Prompt =
Exact copies of the lines below are the goal; any images in them are dropped.

-------

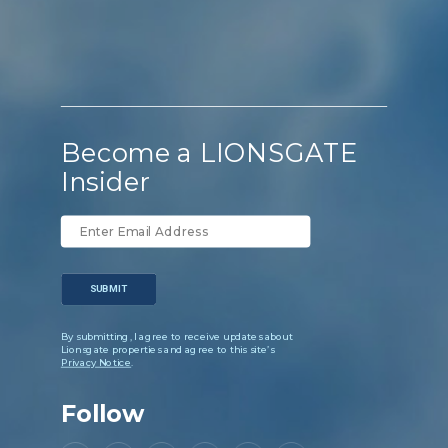
Become a LIONSGATE
Insider
SUBMIT
By submitting, I agree to receive updates about
Lionsgate properties and agree to this site’s
Privacy Notice
.
Follow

-------

Response box =
Become a LIONSGATE
Insider
SUBMIT
By submitting, I agree to receive updates about
Lionsgate properties and agree to this site’s
Privacy Notice
.
Follow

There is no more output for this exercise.